TEXT PASSAGE:
The corporate regulator knows of two life insurers that pay staff partly according to how many claims they deny – but is not able to publicly name them.
Fronting a House of Representatives standing committee on economics on Friday, officials from the Australian Securities and Investments Commission were repeatedly asked to reveal which insurers had the highest rates of rejected claims, and those that link remuneration to rejected claims.
Chairman Greg Medcraft said he could only do so in private, and his colleagues explained why.
“They can consent to us publicly revealing their information, but they haven’t done so … the insurers we’ve spoken to so far have expressed significant concern about having their identity revealed publicly,” ASIC’s senior executive leader Michael Saadat said.
He added that he expected the practice of linking pay to claims outcomes would cease.

DIRECTION 1: According to the article on life insurers and denied claims, how many life insurers does the corporate regulator know of that pay staff partly according to how many claims they deny?
DIRECTION 2: Carry on the article on life insurers and denied claims, picking up after its final sentence.

DATA RECORDS:
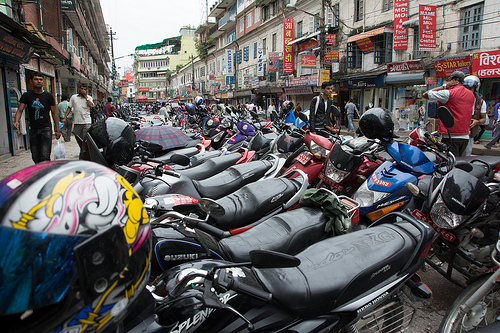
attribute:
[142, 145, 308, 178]
motorcycle — parked, black, dark, large, red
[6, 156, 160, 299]
helmet — black, blue, colorful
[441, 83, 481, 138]
vest — red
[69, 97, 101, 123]
shirt — black, white, red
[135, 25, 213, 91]
building — connected, yellow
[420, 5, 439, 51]
sign — white, red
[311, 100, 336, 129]
coat — black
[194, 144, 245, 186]
seat — black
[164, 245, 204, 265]
logo — suzuki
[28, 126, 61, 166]
pants — black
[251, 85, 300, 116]
umbrella — open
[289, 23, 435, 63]
signs — hanging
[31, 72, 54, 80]
hair — black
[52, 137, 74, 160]
bag — white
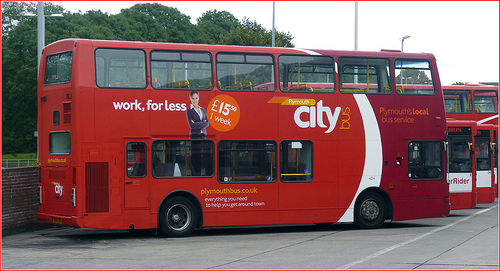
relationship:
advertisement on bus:
[111, 87, 241, 136] [34, 38, 452, 236]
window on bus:
[215, 50, 276, 93] [34, 38, 452, 236]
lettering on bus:
[200, 185, 268, 208] [34, 38, 452, 236]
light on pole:
[47, 9, 66, 21] [36, 1, 49, 74]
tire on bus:
[157, 195, 201, 238] [34, 38, 452, 236]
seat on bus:
[178, 78, 190, 88] [34, 38, 452, 236]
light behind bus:
[47, 9, 66, 21] [34, 38, 452, 236]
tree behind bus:
[0, 14, 91, 157] [34, 38, 452, 236]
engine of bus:
[41, 164, 76, 212] [34, 38, 452, 236]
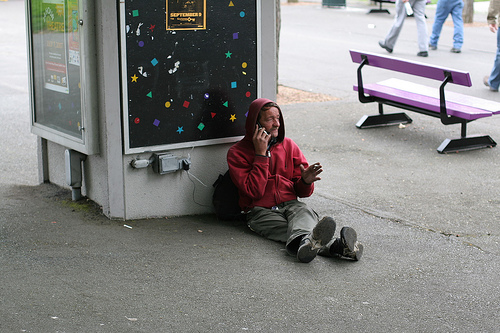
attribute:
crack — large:
[343, 192, 483, 255]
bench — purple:
[348, 50, 498, 151]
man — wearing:
[244, 94, 366, 258]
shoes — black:
[295, 212, 365, 264]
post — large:
[110, 1, 266, 158]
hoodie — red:
[224, 97, 316, 211]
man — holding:
[217, 75, 353, 219]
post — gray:
[64, 147, 83, 205]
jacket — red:
[229, 137, 314, 207]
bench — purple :
[348, 42, 498, 158]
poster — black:
[122, 1, 262, 154]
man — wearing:
[199, 93, 367, 273]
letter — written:
[186, 6, 198, 18]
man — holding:
[217, 90, 376, 277]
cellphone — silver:
[258, 125, 267, 140]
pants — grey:
[239, 197, 339, 252]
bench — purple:
[344, 47, 486, 142]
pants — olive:
[259, 204, 364, 270]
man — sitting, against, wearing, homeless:
[223, 93, 366, 266]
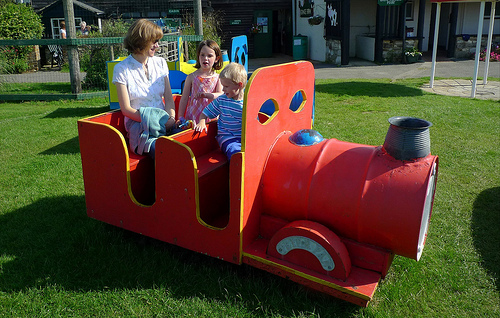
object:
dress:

WRITTEN RESPONSE 1: Two.

WRITTEN RESPONSE 2:
The watchdog released its review of the life insurance industry this week, but the use of its powers to compel insurers to release information makes some details confidential.
“As a life insurance policy holder, I’m quite keen to know which ones are disproportionately refusing claims,” Labor MP Pat Conroy said.
“Your report is quite alarming and it’s important work you’re doing, but your decision to use your compulsory powers has hamstrung the public’s access to that information from day one.”
Mr Saadat said insurers would be unlikely to voluntarily submit information on business practices without an agreement to keep it commercially confidential.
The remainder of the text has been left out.